* [MATERIAL PROVIDED]:
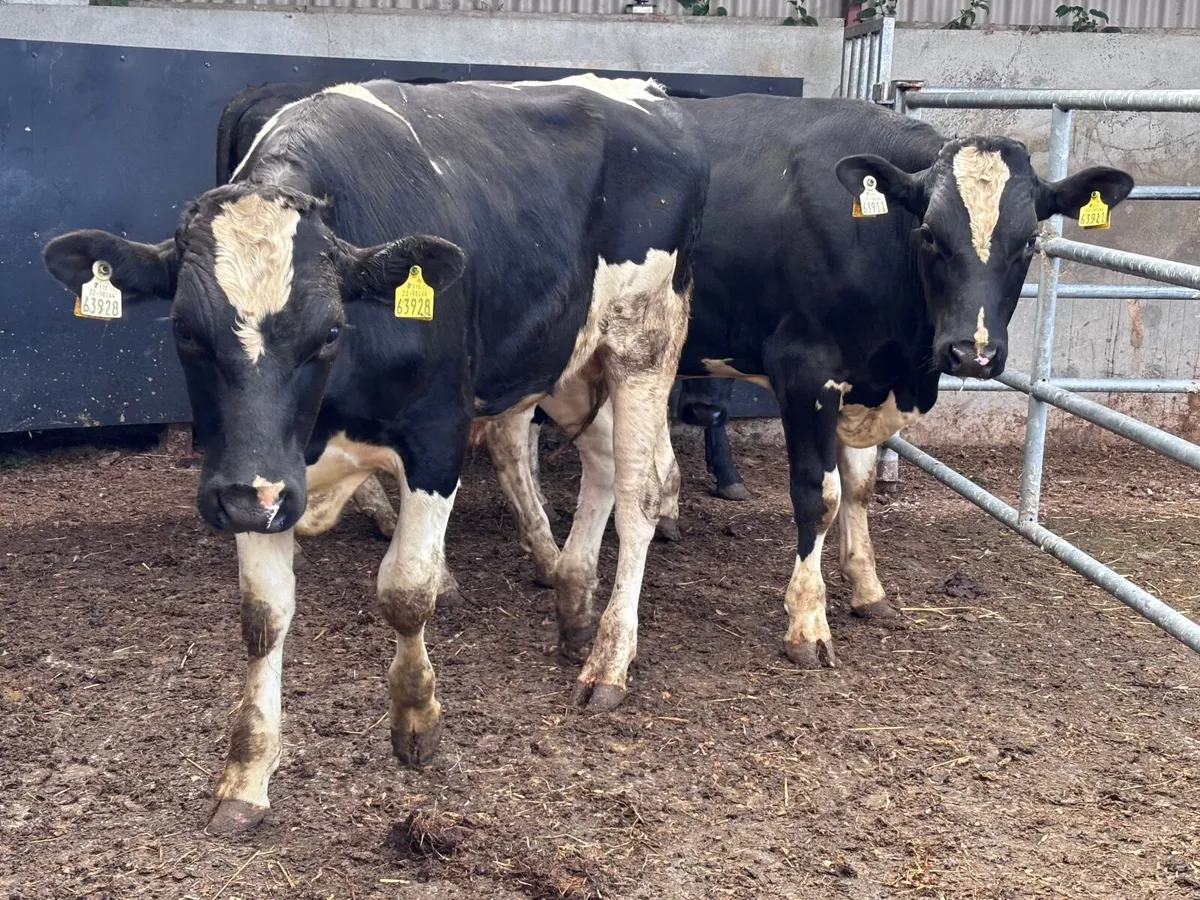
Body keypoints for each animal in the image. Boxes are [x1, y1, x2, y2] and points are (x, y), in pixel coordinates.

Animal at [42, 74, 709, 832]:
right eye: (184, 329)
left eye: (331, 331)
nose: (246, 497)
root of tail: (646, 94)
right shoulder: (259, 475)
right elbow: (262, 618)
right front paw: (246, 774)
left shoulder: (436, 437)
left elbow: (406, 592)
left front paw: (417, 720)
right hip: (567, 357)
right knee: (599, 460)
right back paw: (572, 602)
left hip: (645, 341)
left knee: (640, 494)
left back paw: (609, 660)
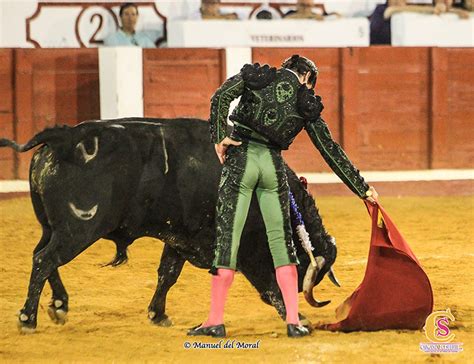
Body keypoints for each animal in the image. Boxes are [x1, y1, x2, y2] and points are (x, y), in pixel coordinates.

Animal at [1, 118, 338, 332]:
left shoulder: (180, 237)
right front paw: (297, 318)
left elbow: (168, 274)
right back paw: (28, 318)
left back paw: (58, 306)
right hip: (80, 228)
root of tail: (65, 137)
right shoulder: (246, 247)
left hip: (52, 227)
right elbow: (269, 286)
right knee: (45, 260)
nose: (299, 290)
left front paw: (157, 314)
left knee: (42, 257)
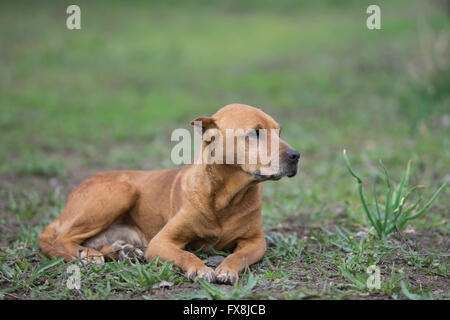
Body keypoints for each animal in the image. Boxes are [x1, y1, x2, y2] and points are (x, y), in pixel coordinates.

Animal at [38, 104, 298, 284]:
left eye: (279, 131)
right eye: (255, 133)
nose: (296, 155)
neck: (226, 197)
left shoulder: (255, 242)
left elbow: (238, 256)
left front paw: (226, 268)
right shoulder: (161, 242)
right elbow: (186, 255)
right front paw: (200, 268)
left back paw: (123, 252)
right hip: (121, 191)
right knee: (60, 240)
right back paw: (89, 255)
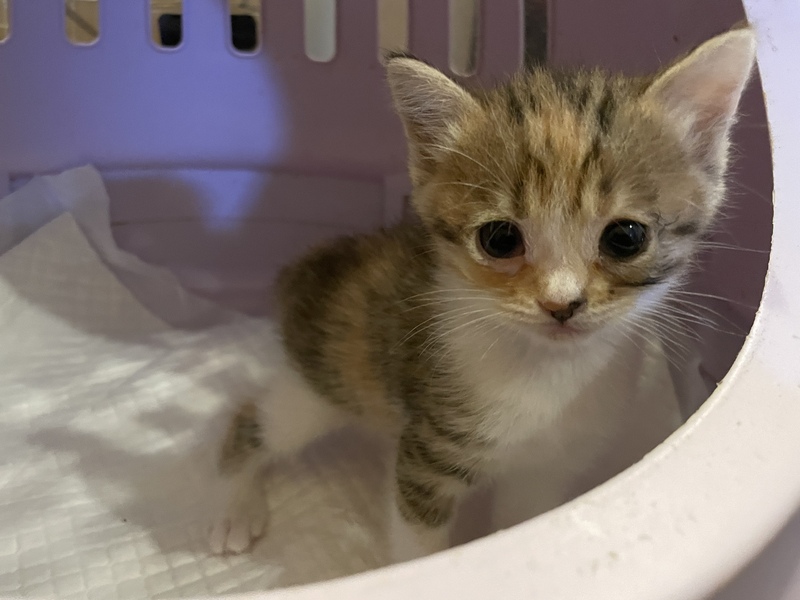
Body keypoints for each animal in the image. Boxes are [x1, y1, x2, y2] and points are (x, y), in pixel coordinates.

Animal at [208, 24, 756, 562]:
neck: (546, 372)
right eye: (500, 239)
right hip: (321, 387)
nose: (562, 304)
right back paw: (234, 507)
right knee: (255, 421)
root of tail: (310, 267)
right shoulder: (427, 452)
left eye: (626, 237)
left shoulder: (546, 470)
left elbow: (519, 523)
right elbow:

* [PROBLEM STATEMENT]: Only the pictures should be left out; the rest of the material above must be repeated exactly.

* [ANSWER BELOW]:
Body keypoints for each animal in the image. Boxes are [x1, y1, x2, y2] and points are (x, y), in pixel coordinates.

Animal at [42, 74, 709, 832]:
right eye: (184, 329)
left eye: (331, 331)
nose: (246, 497)
root of tail: (646, 94)
right shoulder: (259, 475)
right elbow: (262, 618)
right front paw: (246, 774)
left shoulder: (436, 437)
left elbow: (406, 592)
left front paw: (417, 720)
right hip: (567, 357)
right knee: (599, 460)
right back paw: (572, 602)
left hip: (645, 341)
left knee: (640, 494)
left back paw: (609, 660)
Body keypoints for each animal in the image. Boxes are [x1, y1, x2, y2] and points are (x, y), in pixel coordinates.

Animal at [1, 118, 338, 332]:
left shoulder: (180, 237)
right front paw: (297, 318)
left elbow: (168, 274)
right back paw: (28, 318)
left back paw: (58, 306)
right hip: (80, 228)
root of tail: (65, 137)
right shoulder: (246, 247)
left hip: (52, 227)
right elbow: (269, 286)
right knee: (45, 260)
nose: (299, 290)
left front paw: (157, 314)
left knee: (42, 257)
Body keypoints for each animal in the image. Boxes are [x1, y1, x2, y2] and points are (x, y), in pixel coordinates.

Animal at [38, 104, 298, 284]:
left eye: (279, 131)
right eye: (255, 133)
nose: (296, 155)
neck: (226, 197)
left shoulder: (255, 242)
left elbow: (238, 256)
left front paw: (226, 268)
right shoulder: (161, 242)
right elbow: (186, 255)
right front paw: (200, 268)
left back paw: (123, 252)
right hip: (121, 191)
right knee: (60, 240)
right back paw: (89, 255)
Body keypoints for each animal in the image. Boxes are [x1, y1, x2, y2] and points are (x, y), in pixel coordinates.

Animal at [208, 24, 756, 562]:
neck: (546, 372)
right eye: (500, 239)
right hip: (321, 387)
nose: (562, 304)
right back paw: (234, 507)
right knee: (255, 421)
root of tail: (310, 267)
right shoulder: (427, 452)
left eye: (626, 237)
left shoulder: (546, 470)
left elbow: (519, 523)
right elbow:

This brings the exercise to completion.